%%
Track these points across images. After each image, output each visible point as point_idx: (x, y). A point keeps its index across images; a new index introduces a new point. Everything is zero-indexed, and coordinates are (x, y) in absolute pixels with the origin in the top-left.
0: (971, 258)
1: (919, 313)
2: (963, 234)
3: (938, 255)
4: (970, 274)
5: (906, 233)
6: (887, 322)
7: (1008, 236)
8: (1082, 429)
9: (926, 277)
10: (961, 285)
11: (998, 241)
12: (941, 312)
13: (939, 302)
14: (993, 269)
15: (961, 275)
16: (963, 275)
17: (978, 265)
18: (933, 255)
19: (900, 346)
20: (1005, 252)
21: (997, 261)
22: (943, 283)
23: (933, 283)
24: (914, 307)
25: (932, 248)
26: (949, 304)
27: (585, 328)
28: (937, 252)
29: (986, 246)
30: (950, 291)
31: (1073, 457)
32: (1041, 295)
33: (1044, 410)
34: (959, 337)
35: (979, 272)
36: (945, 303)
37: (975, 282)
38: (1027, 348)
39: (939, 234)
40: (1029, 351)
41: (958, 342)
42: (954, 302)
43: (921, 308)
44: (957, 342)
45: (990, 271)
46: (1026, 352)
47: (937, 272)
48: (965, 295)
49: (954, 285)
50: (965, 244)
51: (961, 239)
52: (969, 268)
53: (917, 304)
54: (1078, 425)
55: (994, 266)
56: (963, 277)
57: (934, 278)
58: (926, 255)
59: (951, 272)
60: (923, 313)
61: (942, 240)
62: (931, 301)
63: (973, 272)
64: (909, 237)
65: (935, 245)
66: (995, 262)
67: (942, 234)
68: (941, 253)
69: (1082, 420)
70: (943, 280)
%%
%%
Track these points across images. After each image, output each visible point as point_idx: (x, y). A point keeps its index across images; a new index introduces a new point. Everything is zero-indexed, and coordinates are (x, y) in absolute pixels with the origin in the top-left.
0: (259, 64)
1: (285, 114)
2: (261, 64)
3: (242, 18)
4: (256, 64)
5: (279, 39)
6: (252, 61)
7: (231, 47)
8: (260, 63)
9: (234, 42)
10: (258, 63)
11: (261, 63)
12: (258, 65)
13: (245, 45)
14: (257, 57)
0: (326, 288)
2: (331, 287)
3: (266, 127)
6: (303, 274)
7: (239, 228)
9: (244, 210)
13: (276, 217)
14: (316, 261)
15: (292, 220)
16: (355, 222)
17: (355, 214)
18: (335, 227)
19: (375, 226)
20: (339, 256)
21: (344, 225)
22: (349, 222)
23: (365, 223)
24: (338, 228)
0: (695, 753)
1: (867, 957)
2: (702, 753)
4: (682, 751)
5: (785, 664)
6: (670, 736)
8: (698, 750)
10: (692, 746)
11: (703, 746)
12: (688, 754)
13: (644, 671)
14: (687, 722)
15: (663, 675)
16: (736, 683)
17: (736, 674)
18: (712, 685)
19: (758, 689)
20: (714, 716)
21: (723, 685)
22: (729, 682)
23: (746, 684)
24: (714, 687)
%%
Write out exactly the lines above between the line with "53: (917, 304)" and the line with "70: (943, 280)", inclusive, and nothing beyond them.

53: (917, 304)
54: (1078, 425)
55: (994, 266)
56: (963, 277)
57: (934, 278)
58: (926, 255)
59: (951, 272)
60: (923, 313)
61: (942, 240)
62: (931, 301)
63: (973, 272)
64: (909, 237)
65: (935, 245)
66: (995, 262)
67: (942, 234)
68: (941, 253)
69: (1082, 420)
70: (943, 280)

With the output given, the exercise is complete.